Unable to run code on Multiple GPUs in PyTorch - Usage shows only 1 GPU is being utilized

I am training a Transformer Encoder-Decoder based model for Text summarization. The code works without any errors but uses only 1 GPU when checked with nvidia-smi. However, I want to run it on all the available GPUs (I can access as many as I want). I wrapped my model in Dataparallel.
Here’s how I have wrapped the model:

    if torch.cuda.device_count() > 1:
        print(f"Using {torch.cuda.device_count()} GPUs")
        model = nn.DataParallel(model)

    model.to(device)

This is how I am calling the functions from my model:

            if torch.cuda.device_count() > 1:
                encoder_output = model.module.encode(
                    encoder_input, encoder_mask
                )  # (B, input_len, d_model)
                decoder_output = model.module.decode(
                    encoder_output, encoder_mask, decoder_input, decoder_mask
                )  # (B, seq_len, d_model)
                proj_output = model.module.project(
                    decoder_output
                ) 

I am using Python 3.12 and Torch 2.3.0.

MWE is available on GitHub.

I have also checked if GPUs are configured correctly.
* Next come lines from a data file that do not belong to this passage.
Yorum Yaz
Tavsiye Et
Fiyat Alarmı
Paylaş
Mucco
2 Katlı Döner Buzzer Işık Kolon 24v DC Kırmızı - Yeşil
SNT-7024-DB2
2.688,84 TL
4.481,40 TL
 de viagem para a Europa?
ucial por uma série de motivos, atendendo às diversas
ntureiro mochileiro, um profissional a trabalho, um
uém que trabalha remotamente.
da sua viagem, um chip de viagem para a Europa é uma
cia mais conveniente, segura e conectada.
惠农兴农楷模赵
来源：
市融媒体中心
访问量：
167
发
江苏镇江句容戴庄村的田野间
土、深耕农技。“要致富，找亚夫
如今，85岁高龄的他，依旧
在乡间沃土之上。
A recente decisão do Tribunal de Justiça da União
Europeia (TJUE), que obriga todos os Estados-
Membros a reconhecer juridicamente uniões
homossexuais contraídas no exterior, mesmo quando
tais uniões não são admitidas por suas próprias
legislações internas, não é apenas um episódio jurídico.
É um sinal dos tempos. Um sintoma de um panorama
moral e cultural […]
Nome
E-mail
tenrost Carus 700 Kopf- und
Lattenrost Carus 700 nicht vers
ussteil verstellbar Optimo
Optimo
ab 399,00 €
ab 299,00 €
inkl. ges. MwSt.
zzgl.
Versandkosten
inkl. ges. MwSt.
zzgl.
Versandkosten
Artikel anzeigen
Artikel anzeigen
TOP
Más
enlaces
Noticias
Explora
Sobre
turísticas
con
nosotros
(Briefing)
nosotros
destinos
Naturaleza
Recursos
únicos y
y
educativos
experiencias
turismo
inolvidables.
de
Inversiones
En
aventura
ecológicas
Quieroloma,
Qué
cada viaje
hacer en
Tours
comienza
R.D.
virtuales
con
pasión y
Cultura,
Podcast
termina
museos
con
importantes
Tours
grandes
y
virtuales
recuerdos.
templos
Tried this example from PyTorch Documentation to test my GPUs configuration and working.

In your provided code snippets you are using the deprecated nn.DataParallel module first, but are then skipping it by accessing the internal .module.
Call the model directly and let DataParallel handle the data splits as well as model copies before it calls the forward.

1 Like

OMG. That was horrible part to miss. Using the forward() resolved the issue.